What frustrates me about Mr. Newell is that he doesn’t realize the mainstream isn’t the sort of thing that inspires anyone. No one was inspired to make films by, say, Bad Boys 2. You might be inspired to act from those films, but they don’t have any human drama. The films that inspired directors were the works of Ingmar Bergman, Frederico Fellini, Alfred Hitchcock. No one (except maybe Michael Bay) was inspired by vapid explosion and romance movies.
And it’s the same with video games, so it’s frustrating to see these important people in film not realize the potential of the medium by looking at the Gears of Wars and Worlds of Warcraft of the world and saying, “This is all video games can be!”
I mean, let’s think about it.
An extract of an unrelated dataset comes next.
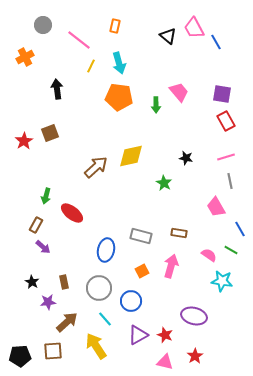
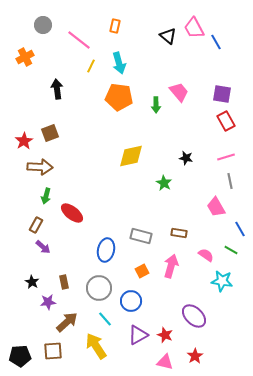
brown arrow at (96, 167): moved 56 px left; rotated 45 degrees clockwise
pink semicircle at (209, 255): moved 3 px left
purple ellipse at (194, 316): rotated 30 degrees clockwise
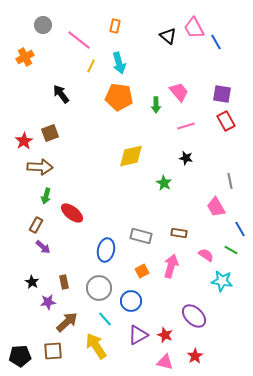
black arrow at (57, 89): moved 4 px right, 5 px down; rotated 30 degrees counterclockwise
pink line at (226, 157): moved 40 px left, 31 px up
The greatest film of all time, Citizen Kane: no one cared about it when it was released. It didn’t even make a million dollars in theaters. Mike Newell had to have grown up in an atmosphere where most people thought the best movies could be was schmaltzy entertainment and action. Escapist material. Sure, he saw different things, but that’s because he wanted to be a film maker. Someone, probably in the late 1950’s, probably told him films could never better than they were then. Nothing could get better.
Of course, then films changed. They evolved, into something we would likely call, on the whole, better. So for a director who grew up at a time when films were something of an amusing novelty, to call out video games for being an amusing novelty, always to be an amusing novelty, is high comedy.
Even higher comedy for him to make a movie out of something he considered an amusing novelty, then try to call his film an engaging human narrative. I’ve never seen the Prince of Persia movie (I’ll rectify that when robots make fun of it), but I’ve read enough on it that I am fairly certain it never leave Michael Bay explosions and bad guys level. It’s a vapid movie about a game that didn’t have any emotional content. No wonder it was an unemotional mess.
And we haven’t even added in the director who thinks he’s making a novelty film for a check.
Here’s what I want to see filmmakers do one day: I want to see someone passionate about a video game make a film using a video game as source material. There’s a reason the Silent Hill movie was the best video game movie by a fair margin: while its creators weren’t the most talented people, they cared about the franchise, and the emotional center of the work.
If Prince of Persia had had a director who thought the series had an emotional center, and didn’t think of it as a toy brand being adapted to the screen, I bet we would have seen a much better film.